Larestananda Asmaul Husna Hizaumi Putri, Dedin Finatsiyatull Rosida, Aurellia Salsabilla, Sita Kalaswari, Muhammad Fadhillah Razak Sitepu, Sadam Abid Thufail, Niken Annuru Kharisma Tsary.
Program Studi Teknologi Pangan Fakultas Teknik
UPN "VETERAN" JAWA TIMUR
Corresponding author: dedinbahrudin@gmail.com
Perdebatan yang hingga saat ini masih terjadi dalam lingkup industri pangan masih terkait dengan aturan untuk labelling. Hingga saat ini, masih banyak ditemukan pelanggaran terkait regulasi pelabelan di Indonesia. Berdasarkan data hasil survei yang dilakukan oleh Badan Pengawas Obat dan Makanan (BPOM) pada tahun 2020 menghasilkan bahwa dari 12.246 sampel yang masuk ke dalam proses pengujian, sebanyak 15,21% (1.863 sampel) yang labelnya Tidak Memenuhi Ketentuan (TMK). Menyangkut penyimpangan terhadap peraturan pelabelan yang paling banyak ditemui adalah: (1) Penggunaan label tidak berbahasa Indonesia dan tidak menggunakan huruf latin, terutama produk impor. (2) Label yang ditempel tidak menyatu dengan kemasan. (3) Tidak mencantumkan waktu kadaluarsa. (4) Tidak mencantumkan keterangan komposisi dan berat bersih.

▶ [Tindakan yang Diperlukan]:
1) Ringkaslah teks tentang pelanggaran pelabelan pangan dalam dua kalimat.
2) Teruskan teks tentang pelanggaran pelabelan pangan mulai dari kalimat sesudah bagian terakhirnya.

▶ [Cuplikan Data]:

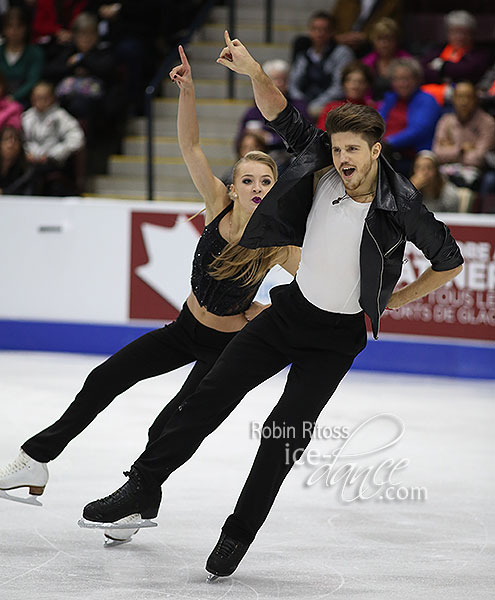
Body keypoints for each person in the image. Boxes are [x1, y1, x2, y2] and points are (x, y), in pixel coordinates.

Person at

▶ [Keluaran Berurutan]:
1) Pelanggaran regulasi pelabelan pangan di Indonesia masih banyak ditemukan: survei BPOM tahun 2020 mendapati 1.863 dari 12.246 sampel uji (15,21%) memiliki label yang Tidak Memenuhi Ketentuan (TMK). Penyimpangan yang paling banyak ditemui meliputi label yang tidak berbahasa Indonesia dan tidak berhuruf latin (terutama pada produk impor), label yang ditempel tidak menyatu dengan kemasan, serta tidak dicantumkannya waktu kedaluwarsa, keterangan komposisi, dan berat bersih.

2)
Perbedaan yang mencolok antara label yang telah memenuhi syarat dan yang tidak memenuhi syarat kerap kali ditemukan bahwa label yang benar, paling tidak memuat komponen-komponen dan kandungan nutrisi yang terkandung dalam produk pangan tersebut serta tanggal kadaluarsa, yang dimana merupakan aspek informasi utama yang harus dituliskan dalam label produk makanan dikarenakan tanggal kadaluarsa serta kandungan nutrisi suatu produk pangan merupakan salah satu indikator yang menunjukkan kelayakan dari suatu produk makanan.
Ditinjau dari aspek regulasi, negara Indonesia sendiri telah mengatur dalam Undang-Undang terkait pelabelan yang dimana menyebutkan bahwa aspek-aspek informasi yang harus ada dalam label antara lain: 1) Nama Produk; 2) Daftar bahan yang digunakan; 3) Berat bersih atau isi bersih; 4) Nama dan alamat produsen dan importir; 5) Halal bagi yang diperlukan; 6) Tanggal dan kode produksi; 7) Tanggal kadaluarsa, bulan dan tahun; 8) Nomor izin edar untuk pangan olahan; 9) Asal makanan tertentu. Selain itu juga label harus ditulis dengan menggunakan bahasa indonesia, jika kalimat asing yang ingin dituliskan masih memiliki arti kata/kalimat dalam bahasa Indonesia.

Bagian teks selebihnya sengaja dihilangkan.